Every line from the one containing "users would be better served by familiarizing" to the last line of the listing below should be given again exactly.

*** Opening of GIVEN INFORMATION ***

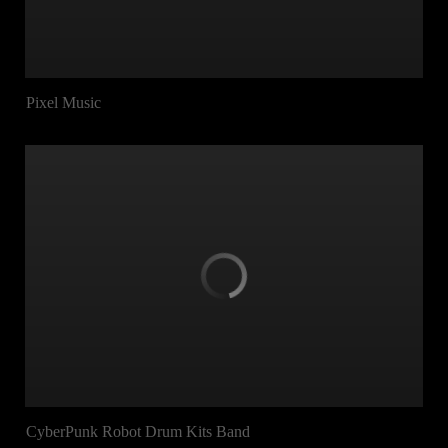
Pixel Music
CyberPunk Robot Drum Kits Band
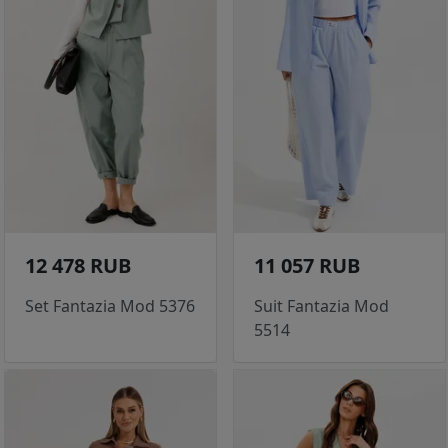
12 478 RUB
11 057 RUB
Set Fantazia Mod 5376
Suit Fantazia Mod
5514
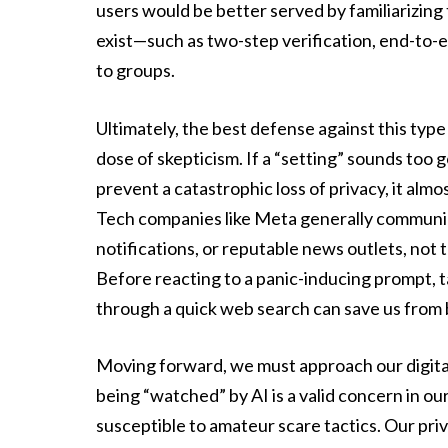
users would be better served by familiarizing
exist—such as two-step verification, end-to
to groups.
Ultimately, the best defense against this type 
dose of skepticism. If a “setting” sounds too 
prevent a catastrophic loss of privacy, it almos
Tech companies like Meta generally communic
notifications, or reputable news outlets, not 
Before reacting to a panic-inducing prompt, 
through a quick web search can save us from
Moving forward, we must approach our digital 
being “watched” by AI is a valid concern in ou
susceptible to amateur scare tactics. Our pr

*** Close of GIVEN INFORMATION ***

- RESPONSE AREA
users would be better served by familiarizing
exist—such as two-step verification, end-to
to groups.
Ultimately, the best defense against this type 
dose of skepticism. If a “setting” sounds too 
prevent a catastrophic loss of privacy, it almos
Tech companies like Meta generally communic
notifications, or reputable news outlets, not 
Before reacting to a panic-inducing prompt, 
through a quick web search can save us from
Moving forward, we must approach our digital 
being “watched” by AI is a valid concern in ou
susceptible to amateur scare tactics. Our pr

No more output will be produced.